Supporting Vulnerable Populations in India, Indonesia, and Vietnam during COVID-19

June 9th, 2020 | Viewpoint


As we navigate life during the COVID-19 pandemic, whether sheltering in place, working under heightened risk, or resuming previous routines, we are keenly aware of our safety and security. While we respond individually, we are bound by common concerns.

For those of us working in development, our priority should be caring for people who are most vulnerable. The JSI-led Building Healthy Cities (BHC) project promotes healthy urban planning in three Smart Cities in Asia: Indore, India; Makassar, Indonesia; and Da Nang, Vietnam. While BHC’s core mandate and activities do not relate to the pandemic directly, we have taken the opportunity to assess each city’s (and host country’s) response, specifically if and how it is meeting the acute needs of vulnerable populations. (We define ‘vulnerable’ broadly, from elderly to people who are disabled to migrant workers to informal laborers).


As of June 8, Indore has reported 3,785 cases of COVID -19 with 157 deaths. Indore is using its wide-reaching waste management schemeto provide food to residents. Each day, volunteers from local nongovernmental organizations accompany garbage truck drivers to distribute and collect grocery order forms. Initially, residents were limited to staples such as potatoes, onions, cereals, pulses, and spices. In early May, the Indore Municipal Corporation, which runs the scheme, began taking orders for vegetables. However, the program has been criticized for the quality of the deliveries, and the volunteers noted that people who are poor were not able to afford the service’s delivery fee. BHC collaborator, the Centre for Urban and Regional Excellence (CURE) has been working to understand gender-specific challenges that community members face, and has recently completed a detailed situational analysis of Indore slums, with information generated through phone calls and SMS. The Pranyas Development Foundation is conducting awareness campaigns in slums and villages, distributing safety equipment including masks and soap, and providing food to daily wage earners. Additionally, women’s self-help groups (there are six million comprising nearly 70 million members) are producing personal protective equipment, sensitizing communities about hygiene, delivering essential food supplies, and running community kitchens. John Snow India Private Limited, BHC’s partner in India, is supporting the Ministry of Health and Family Welfare and coordinating with partners to understand the status of routine immunization activities, and providing policy-level support through the Public Health Working Group.

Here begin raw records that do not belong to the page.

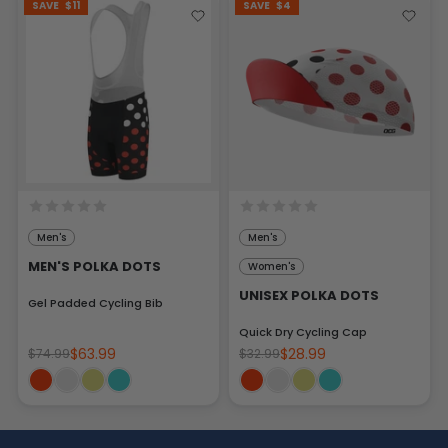
SAVE
$11
SAVE
$4
Men's
Men's
MEN'S POLKA DOTS
Women's
UNISEX POLKA DOTS
Gel Padded Cycling Bib
Quick Dry Cycling Cap
$63.99
$28.99
$74.99
$32.99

In Makassar, where large-scale social restrictions are enforced, testing and monitoring are top priority. As of June 8, there were 1,067 positive COVID-19 cases, and 81 deaths. While testing increases, people are paying attention to the needs of the vulnerable, including people who are deaf. A husband and wife who are tailors shifted their business from curtains, bed sheets, and cushions to masks that have transparent shields so that people who are hearing-impaired and deaf can read wearers’ lips. Maybank Indonesia, through its My Care for You and Me initiative is distributing personal protective equipment to hospitals and providing financial assistance to orphans and people who are poor. On May 13, the government announced support measures for Indonesian migrant workers who are affected by the movement restrictions in neighboring Malaysia. BHC’s partner in Indonesia, the International Organization for Migration (IOM), has initiated preventive actions, hygiene promotion, and community awareness activities among refugees and asylum-seekers and has identified potential spaces for quarantine and isolation. IOM is also working with the UN Country Team to procure ventilators and other essential medical supplies.

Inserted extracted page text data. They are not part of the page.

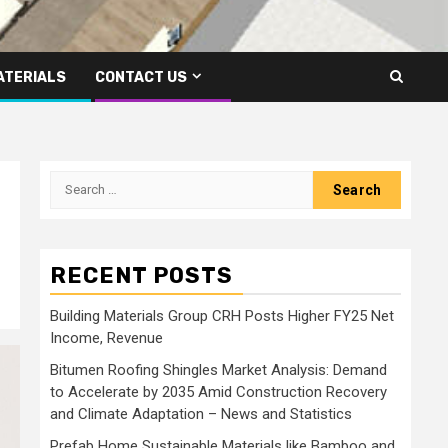
ATERIALS
CONTACT US
Search
for:
RECENT POSTS
Building Materials Group CRH Posts Higher FY25 Net
Income, Revenue
Bitumen Roofing Shingles Market Analysis: Demand
to Accelerate by 2035 Amid Construction Recovery
and Climate Adaptation – News and Statistics
Prefab Home Sustainable Materials like Bamboo and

Vietnam has recently begun to ease restrictions. As of June 8, only six positive COVID-19 cases with no fatalities were reported in Da Nang. During the strictly enforced lockdown, civil society organizations assisted poor families. Across Da Nang, chapters of the Women’s Union provided essentials  such as eggs, rice, milk, instant noodles, hand sanitizer, soap, and face masks. Rice ATMs that distribute 2kg of free rice per person were set up in Hanoi, Ho Chi Minh City, and Da Nang, and are expected to operate through June. In Ho Chi Minh City, Meals of Smiles, a corporate social responsibility initiative organized by GreenFeed Vietnam, delivered meals to frontline workers, local orphanages, and people facing economic hardship. Thrive Networks, BHC’s partner in Vietnam, worked with the Vietnamese Women’s Union and local authorities to implement a program that will provide hand-washing devices and soap to nearly 1,000 poor households and more than 170 commune health stations and kindergartens, in conjunction with other efforts to supply clean water to more than 3,600 households in five provinces.